▸ **TASK DIRECTIONS**
Copy the listing below word for word, without the pictures.

Listing from a dataset:
=== Section Start ===
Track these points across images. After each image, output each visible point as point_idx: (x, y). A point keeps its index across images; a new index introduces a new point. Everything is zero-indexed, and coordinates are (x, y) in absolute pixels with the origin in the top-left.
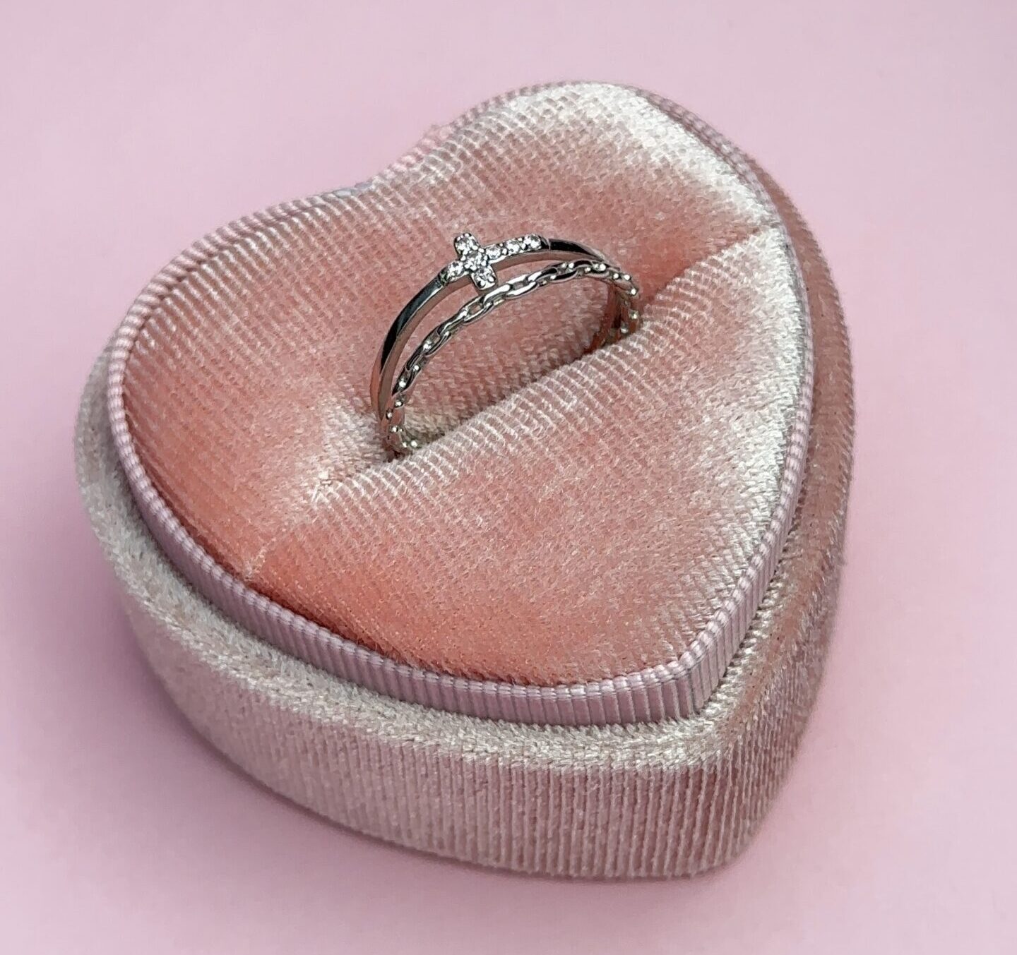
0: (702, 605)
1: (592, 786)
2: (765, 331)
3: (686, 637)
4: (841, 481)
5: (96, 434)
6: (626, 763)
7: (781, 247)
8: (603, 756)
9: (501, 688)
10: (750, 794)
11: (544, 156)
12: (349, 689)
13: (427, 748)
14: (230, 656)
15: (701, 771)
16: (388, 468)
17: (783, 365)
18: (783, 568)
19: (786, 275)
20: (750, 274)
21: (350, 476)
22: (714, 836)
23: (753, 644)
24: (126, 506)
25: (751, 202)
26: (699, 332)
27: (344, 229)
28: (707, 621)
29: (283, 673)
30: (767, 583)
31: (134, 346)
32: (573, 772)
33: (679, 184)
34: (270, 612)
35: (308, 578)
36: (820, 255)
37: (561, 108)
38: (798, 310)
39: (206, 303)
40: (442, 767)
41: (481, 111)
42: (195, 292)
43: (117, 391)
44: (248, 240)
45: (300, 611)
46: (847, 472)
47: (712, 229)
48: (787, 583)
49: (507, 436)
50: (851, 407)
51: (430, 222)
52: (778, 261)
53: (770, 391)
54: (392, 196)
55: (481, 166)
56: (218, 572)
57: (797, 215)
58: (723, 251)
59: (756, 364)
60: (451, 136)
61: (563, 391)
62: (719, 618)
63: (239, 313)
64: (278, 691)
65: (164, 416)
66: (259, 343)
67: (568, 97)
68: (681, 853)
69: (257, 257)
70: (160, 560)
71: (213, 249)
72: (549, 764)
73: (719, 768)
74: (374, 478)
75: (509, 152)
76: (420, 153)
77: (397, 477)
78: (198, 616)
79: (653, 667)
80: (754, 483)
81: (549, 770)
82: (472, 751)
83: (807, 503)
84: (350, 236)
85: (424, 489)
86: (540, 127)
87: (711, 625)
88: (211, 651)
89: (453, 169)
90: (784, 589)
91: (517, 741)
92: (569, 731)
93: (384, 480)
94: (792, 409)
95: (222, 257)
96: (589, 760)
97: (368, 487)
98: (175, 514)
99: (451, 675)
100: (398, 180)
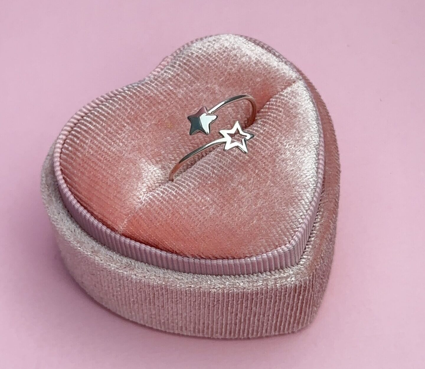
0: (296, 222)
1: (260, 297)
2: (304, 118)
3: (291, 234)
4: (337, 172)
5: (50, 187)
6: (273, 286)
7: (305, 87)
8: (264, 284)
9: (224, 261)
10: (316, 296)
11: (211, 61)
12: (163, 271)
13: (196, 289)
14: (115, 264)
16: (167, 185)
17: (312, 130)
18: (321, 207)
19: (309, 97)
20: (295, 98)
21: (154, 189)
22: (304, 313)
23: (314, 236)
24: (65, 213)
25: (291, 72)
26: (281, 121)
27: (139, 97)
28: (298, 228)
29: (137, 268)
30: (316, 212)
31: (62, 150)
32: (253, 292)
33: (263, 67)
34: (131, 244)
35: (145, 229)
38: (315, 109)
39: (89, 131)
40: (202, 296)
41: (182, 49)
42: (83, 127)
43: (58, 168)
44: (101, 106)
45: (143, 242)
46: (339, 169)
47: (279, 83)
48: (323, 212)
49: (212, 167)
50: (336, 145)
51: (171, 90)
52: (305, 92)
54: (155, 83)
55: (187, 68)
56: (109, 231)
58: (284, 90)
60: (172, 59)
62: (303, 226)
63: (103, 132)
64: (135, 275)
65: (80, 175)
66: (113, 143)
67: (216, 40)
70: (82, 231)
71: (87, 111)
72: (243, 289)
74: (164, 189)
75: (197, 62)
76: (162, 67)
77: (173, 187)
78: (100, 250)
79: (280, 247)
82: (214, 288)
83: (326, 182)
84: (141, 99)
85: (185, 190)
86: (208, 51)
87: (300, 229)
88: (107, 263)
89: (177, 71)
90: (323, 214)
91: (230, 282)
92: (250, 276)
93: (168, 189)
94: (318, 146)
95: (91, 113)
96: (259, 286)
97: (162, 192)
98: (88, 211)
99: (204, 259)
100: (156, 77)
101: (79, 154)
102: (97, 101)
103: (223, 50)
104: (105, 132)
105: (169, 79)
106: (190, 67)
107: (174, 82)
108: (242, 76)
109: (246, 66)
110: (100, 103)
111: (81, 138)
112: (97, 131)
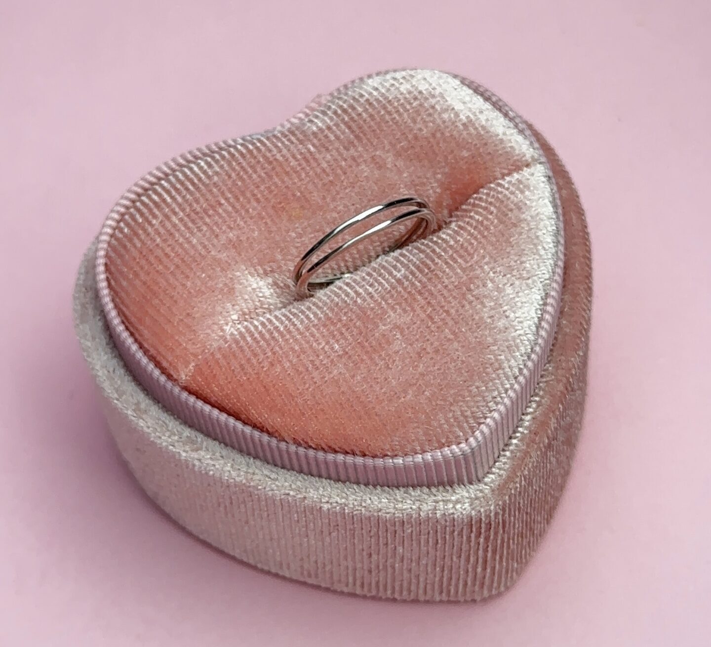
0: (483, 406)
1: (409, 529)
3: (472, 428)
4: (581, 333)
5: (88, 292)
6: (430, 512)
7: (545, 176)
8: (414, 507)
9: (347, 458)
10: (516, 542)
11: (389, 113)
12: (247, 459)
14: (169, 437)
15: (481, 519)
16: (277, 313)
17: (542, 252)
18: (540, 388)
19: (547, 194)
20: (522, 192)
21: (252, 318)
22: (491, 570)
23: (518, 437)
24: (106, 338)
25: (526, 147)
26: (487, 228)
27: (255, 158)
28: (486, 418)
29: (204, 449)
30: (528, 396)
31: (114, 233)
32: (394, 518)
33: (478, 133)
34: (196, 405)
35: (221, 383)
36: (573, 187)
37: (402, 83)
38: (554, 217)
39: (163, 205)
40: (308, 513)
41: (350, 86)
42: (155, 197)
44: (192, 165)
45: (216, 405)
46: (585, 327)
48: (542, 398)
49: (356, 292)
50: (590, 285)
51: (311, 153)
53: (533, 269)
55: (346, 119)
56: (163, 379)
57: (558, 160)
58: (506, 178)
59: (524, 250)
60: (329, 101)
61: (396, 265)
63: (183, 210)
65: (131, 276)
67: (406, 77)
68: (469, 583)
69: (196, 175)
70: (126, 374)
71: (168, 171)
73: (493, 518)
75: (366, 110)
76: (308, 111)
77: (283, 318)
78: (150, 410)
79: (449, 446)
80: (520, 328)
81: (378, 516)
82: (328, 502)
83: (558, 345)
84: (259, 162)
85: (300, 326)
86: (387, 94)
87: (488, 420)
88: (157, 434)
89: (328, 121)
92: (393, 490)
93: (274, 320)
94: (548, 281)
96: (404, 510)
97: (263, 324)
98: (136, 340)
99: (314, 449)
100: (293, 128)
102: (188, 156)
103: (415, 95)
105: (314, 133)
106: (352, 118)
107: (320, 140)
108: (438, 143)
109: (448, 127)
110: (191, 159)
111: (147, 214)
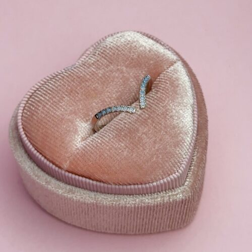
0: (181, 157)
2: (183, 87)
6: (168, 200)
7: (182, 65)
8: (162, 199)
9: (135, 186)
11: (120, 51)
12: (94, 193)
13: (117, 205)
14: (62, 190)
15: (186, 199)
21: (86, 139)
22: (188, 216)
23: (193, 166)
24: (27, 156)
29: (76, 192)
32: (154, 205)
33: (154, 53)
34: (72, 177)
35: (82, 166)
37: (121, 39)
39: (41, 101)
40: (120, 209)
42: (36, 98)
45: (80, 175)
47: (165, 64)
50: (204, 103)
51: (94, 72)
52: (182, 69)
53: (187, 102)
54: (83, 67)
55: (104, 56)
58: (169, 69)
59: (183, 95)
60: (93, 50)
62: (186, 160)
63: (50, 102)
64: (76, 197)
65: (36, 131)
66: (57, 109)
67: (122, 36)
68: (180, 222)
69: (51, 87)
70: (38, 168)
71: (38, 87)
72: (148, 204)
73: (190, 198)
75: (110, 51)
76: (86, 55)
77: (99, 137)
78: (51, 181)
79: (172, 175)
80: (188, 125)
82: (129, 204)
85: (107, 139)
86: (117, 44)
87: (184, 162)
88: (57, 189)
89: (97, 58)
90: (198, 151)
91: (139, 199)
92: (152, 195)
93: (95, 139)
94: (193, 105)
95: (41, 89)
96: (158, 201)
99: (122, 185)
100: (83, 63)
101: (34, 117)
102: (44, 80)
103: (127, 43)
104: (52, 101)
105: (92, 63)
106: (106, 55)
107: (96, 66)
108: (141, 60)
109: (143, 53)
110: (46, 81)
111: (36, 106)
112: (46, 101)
=== Section End ===
▸ **TASK ANSWER**
Track these points across images. After each image, output each visible point as point_idx: (x, y). A point keeps its index across images; a new index introduces a new point. Everything is zero-indexed, and coordinates are (x, y) in absolute pixels with the origin in the top-left.
0: (702, 605)
1: (592, 786)
2: (765, 331)
3: (686, 637)
4: (841, 481)
5: (96, 434)
6: (626, 763)
7: (781, 247)
8: (603, 756)
9: (501, 688)
10: (750, 794)
11: (544, 156)
12: (349, 689)
13: (427, 748)
14: (230, 656)
15: (701, 771)
16: (388, 468)
17: (783, 365)
18: (783, 568)
19: (786, 275)
20: (750, 274)
21: (350, 476)
22: (714, 836)
23: (753, 644)
24: (126, 506)
25: (751, 202)
26: (699, 332)
27: (344, 229)
28: (707, 621)
29: (283, 673)
30: (767, 583)
31: (134, 346)
32: (573, 772)
33: (679, 184)
34: (270, 612)
35: (308, 578)
36: (820, 255)
37: (561, 108)
38: (798, 310)
39: (206, 303)
40: (442, 767)
41: (481, 111)
42: (195, 292)
43: (117, 391)
44: (248, 240)
45: (300, 611)
46: (847, 472)
47: (712, 229)
48: (787, 583)
49: (507, 436)
50: (851, 407)
51: (430, 222)
52: (778, 261)
53: (770, 391)
54: (392, 196)
55: (481, 166)
56: (218, 572)
57: (797, 215)
58: (723, 251)
59: (756, 364)
60: (451, 136)
61: (563, 391)
62: (719, 618)
63: (239, 313)
64: (278, 691)
65: (164, 416)
66: (259, 343)
67: (568, 97)
68: (681, 853)
69: (257, 257)
70: (160, 560)
71: (213, 249)
72: (549, 764)
73: (719, 768)
74: (374, 478)
75: (509, 152)
76: (420, 153)
77: (397, 477)
78: (198, 616)
79: (653, 667)
80: (754, 483)
81: (549, 770)
82: (472, 751)
83: (807, 503)
84: (350, 236)
85: (424, 489)
86: (540, 127)
87: (711, 625)
88: (211, 651)
89: (453, 169)
90: (784, 589)
91: (517, 741)
92: (569, 731)
93: (384, 480)
94: (792, 409)
95: (222, 257)
96: (589, 760)
97: (368, 487)
98: (175, 514)
99: (451, 675)
100: (398, 180)
0: (296, 222)
1: (260, 297)
2: (304, 118)
3: (291, 234)
4: (337, 172)
5: (50, 187)
6: (273, 286)
7: (305, 87)
8: (264, 284)
9: (224, 261)
10: (316, 296)
11: (211, 61)
12: (163, 271)
13: (196, 289)
14: (115, 264)
16: (167, 185)
17: (312, 130)
18: (321, 207)
19: (309, 97)
20: (295, 98)
21: (154, 189)
22: (304, 313)
23: (314, 236)
24: (65, 213)
25: (291, 72)
26: (281, 121)
27: (139, 97)
28: (298, 228)
29: (137, 268)
30: (316, 212)
31: (62, 150)
32: (253, 292)
33: (263, 67)
34: (131, 244)
35: (145, 229)
38: (315, 109)
39: (89, 131)
40: (202, 296)
41: (182, 49)
42: (83, 127)
43: (58, 168)
44: (101, 106)
45: (143, 242)
46: (339, 169)
47: (279, 83)
48: (323, 212)
49: (212, 167)
50: (336, 145)
51: (171, 90)
52: (305, 92)
54: (155, 83)
55: (187, 68)
56: (109, 231)
58: (284, 90)
60: (172, 59)
62: (303, 226)
63: (103, 132)
64: (135, 275)
65: (80, 175)
66: (113, 143)
67: (216, 40)
70: (82, 231)
71: (87, 111)
72: (243, 289)
74: (164, 189)
75: (197, 62)
76: (162, 67)
77: (173, 187)
78: (100, 250)
79: (280, 247)
82: (214, 288)
83: (326, 182)
84: (141, 99)
85: (185, 190)
86: (208, 51)
87: (300, 229)
88: (107, 263)
89: (177, 71)
90: (323, 214)
91: (230, 282)
92: (250, 276)
93: (168, 189)
94: (318, 146)
95: (91, 113)
96: (259, 286)
97: (162, 192)
98: (88, 211)
99: (204, 259)
100: (156, 77)
101: (79, 154)
102: (97, 101)
103: (223, 50)
104: (105, 132)
105: (169, 79)
106: (190, 67)
107: (174, 82)
108: (242, 76)
109: (246, 66)
110: (100, 103)
111: (81, 138)
112: (97, 131)
0: (483, 406)
1: (409, 529)
3: (472, 428)
4: (581, 333)
5: (88, 292)
6: (430, 512)
7: (545, 176)
8: (414, 507)
9: (347, 458)
10: (516, 542)
11: (389, 113)
12: (247, 459)
14: (169, 437)
15: (481, 519)
16: (277, 313)
17: (542, 252)
18: (540, 388)
19: (547, 194)
20: (522, 192)
21: (252, 318)
22: (491, 570)
23: (518, 437)
24: (106, 338)
25: (526, 147)
26: (487, 228)
27: (255, 158)
28: (486, 418)
29: (204, 449)
30: (528, 396)
31: (114, 233)
32: (394, 518)
33: (478, 133)
34: (196, 405)
35: (221, 383)
36: (573, 187)
37: (402, 83)
38: (554, 217)
39: (163, 205)
40: (308, 513)
41: (350, 86)
42: (155, 197)
44: (192, 165)
45: (216, 405)
46: (585, 327)
48: (542, 398)
49: (356, 292)
50: (590, 285)
51: (311, 153)
53: (533, 269)
55: (346, 119)
56: (163, 379)
57: (558, 160)
58: (506, 178)
59: (524, 250)
60: (329, 101)
61: (396, 265)
63: (183, 210)
65: (131, 276)
67: (406, 77)
68: (469, 583)
69: (196, 175)
70: (126, 374)
71: (168, 171)
73: (493, 518)
75: (366, 110)
76: (308, 111)
77: (283, 318)
78: (150, 410)
79: (449, 446)
80: (520, 328)
81: (378, 516)
82: (328, 502)
83: (558, 345)
84: (259, 162)
85: (300, 326)
86: (387, 94)
87: (488, 420)
88: (157, 434)
89: (328, 121)
92: (393, 490)
93: (274, 320)
94: (548, 281)
96: (404, 510)
97: (263, 324)
98: (136, 340)
99: (314, 449)
100: (293, 128)
102: (188, 156)
103: (415, 95)
105: (314, 133)
106: (352, 118)
107: (320, 140)
108: (438, 143)
109: (448, 127)
110: (191, 159)
111: (147, 214)
0: (181, 157)
2: (183, 87)
6: (168, 200)
7: (182, 65)
8: (162, 199)
9: (135, 186)
11: (120, 51)
12: (94, 193)
13: (117, 205)
14: (62, 190)
15: (186, 199)
21: (86, 139)
22: (188, 216)
23: (193, 166)
24: (27, 156)
29: (76, 192)
32: (154, 205)
33: (154, 53)
34: (72, 177)
35: (82, 166)
37: (121, 39)
39: (41, 101)
40: (120, 209)
42: (36, 98)
45: (80, 175)
47: (165, 64)
50: (204, 103)
51: (94, 72)
52: (182, 69)
53: (187, 102)
54: (83, 67)
55: (104, 56)
58: (169, 69)
59: (183, 95)
60: (93, 50)
62: (186, 160)
63: (50, 102)
64: (76, 197)
65: (36, 131)
66: (57, 109)
67: (122, 36)
68: (180, 222)
69: (51, 87)
70: (38, 168)
71: (38, 87)
72: (148, 204)
73: (190, 198)
75: (110, 51)
76: (86, 55)
77: (99, 137)
78: (51, 181)
79: (172, 175)
80: (188, 125)
82: (129, 204)
85: (107, 139)
86: (117, 44)
87: (184, 162)
88: (57, 189)
89: (97, 58)
90: (198, 151)
91: (139, 199)
92: (152, 195)
93: (95, 139)
94: (193, 105)
95: (41, 89)
96: (158, 201)
99: (122, 185)
100: (83, 63)
101: (34, 117)
102: (44, 80)
103: (127, 43)
104: (52, 101)
105: (92, 63)
106: (106, 55)
107: (96, 66)
108: (141, 60)
109: (143, 53)
110: (46, 81)
111: (36, 106)
112: (46, 101)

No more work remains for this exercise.